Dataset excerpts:
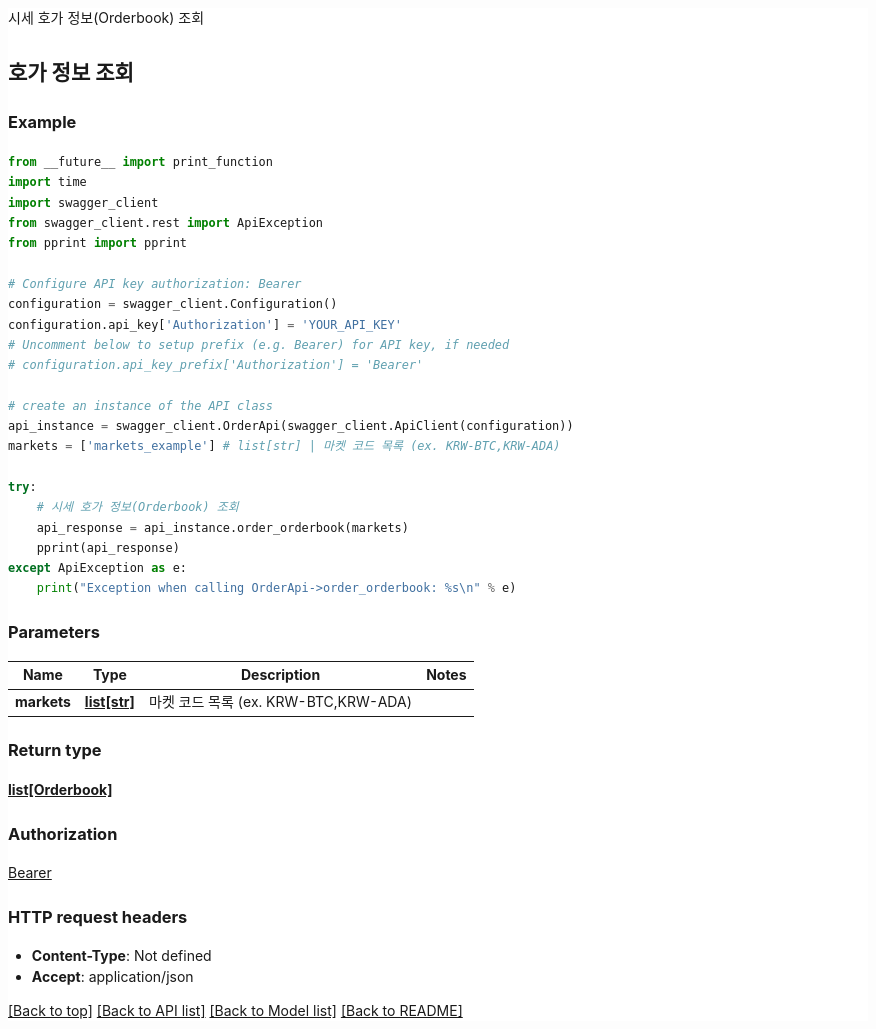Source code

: 시세 호가 정보(Orderbook) 조회

## 호가 정보 조회 

### Example
```python
from __future__ import print_function
import time
import swagger_client
from swagger_client.rest import ApiException
from pprint import pprint

# Configure API key authorization: Bearer
configuration = swagger_client.Configuration()
configuration.api_key['Authorization'] = 'YOUR_API_KEY'
# Uncomment below to setup prefix (e.g. Bearer) for API key, if needed
# configuration.api_key_prefix['Authorization'] = 'Bearer'

# create an instance of the API class
api_instance = swagger_client.OrderApi(swagger_client.ApiClient(configuration))
markets = ['markets_example'] # list[str] | 마켓 코드 목록 (ex. KRW-BTC,KRW-ADA) 

try:
    # 시세 호가 정보(Orderbook) 조회
    api_response = api_instance.order_orderbook(markets)
    pprint(api_response)
except ApiException as e:
    print("Exception when calling OrderApi->order_orderbook: %s\n" % e)
```

### Parameters

Name | Type | Description  | Notes
------------- | ------------- | ------------- | -------------
 **markets** | [**list[str]**](str.md)| 마켓 코드 목록 (ex. KRW-BTC,KRW-ADA)  | 

### Return type

[**list[Orderbook]**](Orderbook.md)

### Authorization

[Bearer](../README.md#Bearer)

### HTTP request headers

 - **Content-Type**: Not defined
 - **Accept**: application/json

[[Back to top]](#) [[Back to API list]](../README.md#documentation-for-api-endpoints) [[Back to Model list]](../README.md#documentation-for-models) [[Back to README]](../README.md)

● **Your task**:
Going through the records above, count the lines that include the word "README". Give the number alone.

● **Exercise output**:
2